Thu, Nov 09, 2006

media RT Computer Graphics

Posted at 10:08 pm MST to Media

Or why the Mirrors are Southwestern art when so much of the philosophy is Asian and European.

When I was first creating the Net of Mirrors, more than a dozen years ago, I needed to have images to put on the cards. I can do an adequate job of design and layout, but I have no particular skill at any representational art.

I was willing to pay reasonable amounts of money for materials for what was effectively a hobby, not a business. I like books and typography, so I bought real licensed fonts from Adobe and other professional type-foundries and spent serious money for a laser printer with PostScript capability (which cost 10 times as much as my current laser printer, even ignoring inflation). I also bought various Adobe Type Manager tools for OS/2 and Windows, so between that and the fonts I ended up on some professional-graphics-designer customer.

I love the Publishing Perfection catalog. I just can't often justify buying from it, especially since my home systems have generally been OS/2 and Linux and most of the products they carry are aimed at the PC and Mac. (My wallet is glad there are good open-source fonts these days...)

Willingness to buy doesn't help if there is nothing to be bought, even with sources for professional grade clipart and tools. The vast majority of the clipart that was available in the early 90s seemed to be either business-related or (mostly Protestant) Christian religious, which wasn't much help to me for illustratng the Mirrors. (I thought that much of it was hideous, too, but that was a separate problem.)

The major exception was the Santa Fe Collection from RT Computer Graphics www.rtcomputer.com in New Mexico, a set of Southwestern and Native American images and motifs that supported the richness of symbolism and abstration that I needed.

The original edition of the Santa Fe collection came on floppies and was, I think, all black and white.

The second edition came on a CD and included color versions, and GIFs for use on websites, since the web was becoming important by then. They added other packages added to the product line over the years: one of Plains Indian art, one of Petroglyphs and art inspired by petroglyphs, one of Cowboy images.

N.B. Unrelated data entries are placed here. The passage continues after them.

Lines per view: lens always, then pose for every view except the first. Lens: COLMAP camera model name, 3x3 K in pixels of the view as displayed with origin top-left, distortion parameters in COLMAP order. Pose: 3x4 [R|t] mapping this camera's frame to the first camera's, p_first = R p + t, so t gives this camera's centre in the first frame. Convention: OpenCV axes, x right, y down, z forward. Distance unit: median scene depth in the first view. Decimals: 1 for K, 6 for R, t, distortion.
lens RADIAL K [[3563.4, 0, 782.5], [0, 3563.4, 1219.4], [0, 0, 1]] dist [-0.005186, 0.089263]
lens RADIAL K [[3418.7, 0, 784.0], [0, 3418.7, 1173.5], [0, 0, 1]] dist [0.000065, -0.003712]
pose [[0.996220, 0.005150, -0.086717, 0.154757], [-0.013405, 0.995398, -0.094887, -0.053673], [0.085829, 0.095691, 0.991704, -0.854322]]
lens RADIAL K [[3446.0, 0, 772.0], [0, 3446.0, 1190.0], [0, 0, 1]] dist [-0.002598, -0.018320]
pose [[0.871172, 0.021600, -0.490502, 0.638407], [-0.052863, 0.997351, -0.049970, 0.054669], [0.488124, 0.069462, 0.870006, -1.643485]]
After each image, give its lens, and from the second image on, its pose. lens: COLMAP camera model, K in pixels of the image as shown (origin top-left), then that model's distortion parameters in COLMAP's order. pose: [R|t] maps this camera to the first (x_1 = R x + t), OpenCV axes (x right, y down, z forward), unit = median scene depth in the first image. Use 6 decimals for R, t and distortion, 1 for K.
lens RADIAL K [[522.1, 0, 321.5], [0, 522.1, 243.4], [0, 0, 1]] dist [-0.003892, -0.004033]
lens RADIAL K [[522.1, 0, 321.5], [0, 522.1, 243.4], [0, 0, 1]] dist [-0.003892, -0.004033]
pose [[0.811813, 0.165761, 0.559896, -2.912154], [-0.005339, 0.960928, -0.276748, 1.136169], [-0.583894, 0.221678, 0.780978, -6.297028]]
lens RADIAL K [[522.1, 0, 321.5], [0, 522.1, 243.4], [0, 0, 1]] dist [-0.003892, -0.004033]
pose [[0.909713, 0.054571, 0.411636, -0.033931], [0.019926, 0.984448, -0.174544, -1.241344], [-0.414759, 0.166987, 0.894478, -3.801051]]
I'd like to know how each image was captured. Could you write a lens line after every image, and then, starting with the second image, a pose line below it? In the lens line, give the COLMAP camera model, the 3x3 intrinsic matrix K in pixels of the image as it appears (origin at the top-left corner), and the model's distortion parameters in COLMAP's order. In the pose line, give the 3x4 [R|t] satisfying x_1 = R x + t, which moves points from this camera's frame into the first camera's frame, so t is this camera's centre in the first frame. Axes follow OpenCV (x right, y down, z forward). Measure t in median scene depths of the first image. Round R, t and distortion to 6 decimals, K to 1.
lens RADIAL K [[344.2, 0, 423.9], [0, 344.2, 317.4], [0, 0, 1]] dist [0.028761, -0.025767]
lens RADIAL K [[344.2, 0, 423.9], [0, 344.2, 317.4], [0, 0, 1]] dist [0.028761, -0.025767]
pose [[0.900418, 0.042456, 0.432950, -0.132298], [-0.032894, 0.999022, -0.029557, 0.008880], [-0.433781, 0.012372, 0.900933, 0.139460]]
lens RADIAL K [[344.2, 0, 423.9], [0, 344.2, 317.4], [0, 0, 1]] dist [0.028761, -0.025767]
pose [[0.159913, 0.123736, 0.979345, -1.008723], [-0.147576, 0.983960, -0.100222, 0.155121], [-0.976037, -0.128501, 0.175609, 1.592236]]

Their most recent addition is the Santa Fe Collection II, about half of which is business-related and holiday clipart with a Southwestern and Native American skew. I found this a little disappointing, but my uses for clipart are fairly peculiar.

I now own all but the Cowboy package. The Santa Fe II and Petroglyph Collections just arrived a few days ago.

Expect to see little petroglyph people doing strange things around the blog and website in the future.